Some snippets in the Irish Times from yesterday’s final panel discussion at John Hewitt Summer School, “Reflections on 1968”. Firstly from Paul Bew
“I have never felt self-congratulatory in any way about my involvement because it did precipitate a conflict which eventually claimed 3,500 lives, and that is inescapable,” he said. “It would be very cruel to say that what we have ended up with is a twilight home in east Belfast for retired gunmen, but are relations today between the communities really that different?” Referring to the seeming possibility of a modest reform programme having been carried out by Terence O’Neill’s government, Prof Bew said: “I’m just not convinced that the outcome we do have is any better than what we would’ve had, had the march not went ahead.”
And from Eamonn McCann
“The thought that this would lead to a re-emergence of militant Irish nationalism, which would in turn bring about the resurgence of militant loyalism, would simply never even have occurred to us,” he said. “What this was about, and what it has returned to, was equality of citizenship.
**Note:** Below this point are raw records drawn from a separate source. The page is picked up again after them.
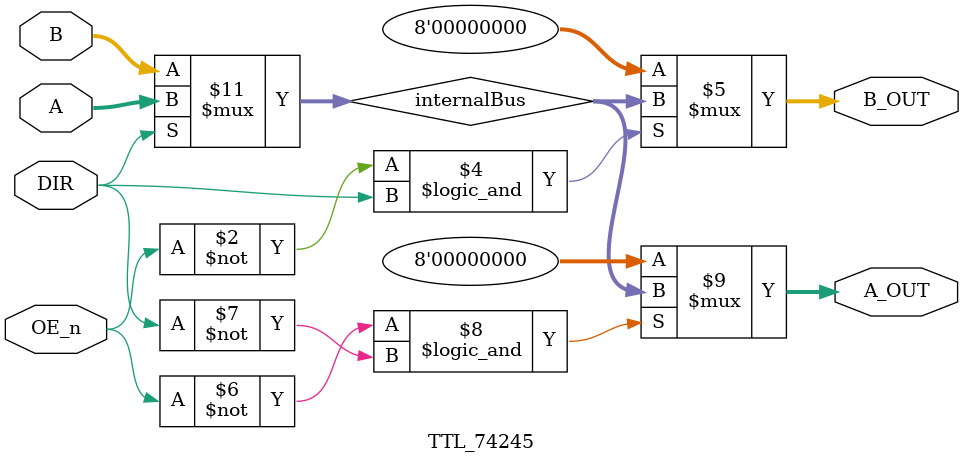
<source format=v>

/******************************************************************************
 **                                                                          **
 ** Component : TTL_74245                                                    **
 **                                                                          **
 ** Ronny Hansen 14.01.2024
 *****************************************************************************/

module TTL_74245( 
    input  [7:0] A,        // A-side 8-bit port
    output [7:0] A_OUT,    // A-side 8-bit port

    input  [7:0] B,        // B-side 8-bit bidirectional port/bus
    output [7:0] B_OUT,    // B-side 8-bit bidirectional port/bus

    input DIR,           // Direction control
    input OE_n           // Output enable
);

reg [7:0] internalBus;

// Control the direction of data flow
always @(*) begin
    if (DIR) begin
        internalBus = A; // Data flows from A to B
    end else begin
        internalBus = B; // Data flows from B to A
    end
end

// Assign the bidirectional bus with respect to OE
assign B_OUT = (OE_n == 0 && DIR == 1) ? internalBus : 8'b0;

// Output to A when receiving from B with respect to OE (OE_n==1 means "isolated". Don't write to A or B)
assign A_OUT = (OE_n == 0 && DIR == 0) ? internalBus : 8'b0;

endmodule



</source>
History will record the Provisional IRA’s campaign as a continuation of the civil rights movement by inappropriate means.”
But the last word goes to the panel chairman, Malachi O’Doherty, quoting Bernadette McAliskey.
Chairing the event, Malachi O’Docherty told the audience that Bernadette McAliskey, who was unable to attend due to a family bereavement, had accepted the invitation by saying jokingly that “between the pomposity of Bew and the extravagance of McCann, I might look like the sane one”.